Gdy nadeszła pora, Jezus zajął miejsce przy stole, a z Nim apostołowie. I zwrócił się do nich: Gorąco pragnąłem, by przed moją męką spożyć tę Paschę wraz z wami. Bo wiedzcie, że z pewnością już jej nie spożyję, póki nie nastąpi czas jej wypełnienia — w Królestwie Bożym. Następnie wziął kielich, podziękował Bogu i powiedział: Weźcie go i rozdzielcie między siebie, gdyż mówię wam, że odtąd nie będę pił z owocu winorośli, aż przyjdzie Królestwo Boże. Wziął też chleb, podziękował, złamał i dał im, mówiąc: To jest moje ciało za was wydawane. To czyńcie na moją pamiątkę. Podobnie wziął kielich, kiedy już spożyli, i powiedział: Ten kielich to Nowe Przymierze przypieczętowane moją krwią za was przelaną.
Lecz oto ręka tego, który Mnie wydaje, jest ze Mną przy stole. Co prawda Syn Człowieczy odchodzi, jak postanowiono, ale biada temu, który Go wydaje. Oni zaś zaczęli wypytywać się nawzajem, który z nich miałby to uczynić.
Doszło też do sporu między nimi o to, którego z nich można by uznać za największego. Jezus zaś powiedział im: To królowie narodów panują nad ludźmi i ich władcy uchodzą za dobroczyńców.

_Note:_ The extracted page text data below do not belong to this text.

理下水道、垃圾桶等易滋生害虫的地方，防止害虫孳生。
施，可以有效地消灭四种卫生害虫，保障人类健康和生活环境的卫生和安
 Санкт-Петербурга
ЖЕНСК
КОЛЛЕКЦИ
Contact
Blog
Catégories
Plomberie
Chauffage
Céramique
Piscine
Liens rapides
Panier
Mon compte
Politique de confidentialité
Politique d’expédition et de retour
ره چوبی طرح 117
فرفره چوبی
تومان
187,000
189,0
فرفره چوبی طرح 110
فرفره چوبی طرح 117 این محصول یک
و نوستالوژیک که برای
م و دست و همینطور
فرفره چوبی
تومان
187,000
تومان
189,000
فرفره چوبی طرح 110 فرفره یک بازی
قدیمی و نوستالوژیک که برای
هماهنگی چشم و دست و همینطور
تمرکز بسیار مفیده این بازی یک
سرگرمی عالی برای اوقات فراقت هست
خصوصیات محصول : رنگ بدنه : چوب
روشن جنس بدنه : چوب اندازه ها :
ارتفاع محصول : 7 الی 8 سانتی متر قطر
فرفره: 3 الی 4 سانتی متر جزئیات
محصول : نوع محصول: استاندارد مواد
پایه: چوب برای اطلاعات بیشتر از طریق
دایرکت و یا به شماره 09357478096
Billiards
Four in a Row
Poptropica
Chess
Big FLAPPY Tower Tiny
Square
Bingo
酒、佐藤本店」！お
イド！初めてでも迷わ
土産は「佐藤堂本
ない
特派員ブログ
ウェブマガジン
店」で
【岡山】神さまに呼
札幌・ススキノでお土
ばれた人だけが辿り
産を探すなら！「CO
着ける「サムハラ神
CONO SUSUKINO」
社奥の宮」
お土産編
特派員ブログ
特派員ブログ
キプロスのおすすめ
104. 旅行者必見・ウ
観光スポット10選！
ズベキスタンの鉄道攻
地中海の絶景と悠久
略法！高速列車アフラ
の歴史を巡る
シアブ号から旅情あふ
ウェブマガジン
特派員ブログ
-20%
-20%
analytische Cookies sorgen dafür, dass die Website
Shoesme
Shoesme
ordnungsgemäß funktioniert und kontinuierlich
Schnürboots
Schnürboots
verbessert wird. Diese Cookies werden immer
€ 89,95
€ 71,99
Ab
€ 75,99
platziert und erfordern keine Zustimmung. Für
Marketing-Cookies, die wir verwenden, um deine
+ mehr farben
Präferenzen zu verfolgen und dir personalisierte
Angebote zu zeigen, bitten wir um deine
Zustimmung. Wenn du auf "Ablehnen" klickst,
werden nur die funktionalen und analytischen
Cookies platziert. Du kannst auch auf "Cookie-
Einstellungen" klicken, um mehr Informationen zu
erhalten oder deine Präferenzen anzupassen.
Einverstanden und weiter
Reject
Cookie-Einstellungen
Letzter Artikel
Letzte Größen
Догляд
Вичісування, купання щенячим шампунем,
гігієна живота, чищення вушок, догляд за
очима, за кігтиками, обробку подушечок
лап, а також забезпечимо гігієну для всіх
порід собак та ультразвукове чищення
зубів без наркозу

U was ma być inaczej: Większy pośród was niech postępuje jak młodszy, a przełożony — jak sługa. Bo kto uchodzi za większego? Ten, który siedzi przy stole, czy ten, który służy? Z pewnością ten, który siedzi przy stole. Ja jednak jestem wśród was jak ten, który służy.
Wy zaś jesteście tymi, którzy zostali przy Mnie, gdy przechodziłem przez próby. Ja też na mocy przymierza przekazuję wam Królestwo, jak i Mnie Ojciec przekazał je w przymierzu, po to, byście jedli i pili przy moim stole w moim Królestwie i zasiedli na tronach, by rozsądzać sprawy dwunastu plemion Izraela.
Szymonie, Szymonie, oto szatan wymógł, aby was przesiać jak pszenicę. Ja natomiast błagałem za tobą, aby nie ustała twoja wiara. A ty, gdy się nawrócisz, umacniaj swoich braci. Panie — odpowiedział Piotr — jestem gotów iść z Tobą nawet do więzienia i na śmierć. Pan jednak odpowiedział: Piotrze, mówię ci, zanim zapieje dziś kogut, trzy razy zaprzeczysz, że Mnie znasz.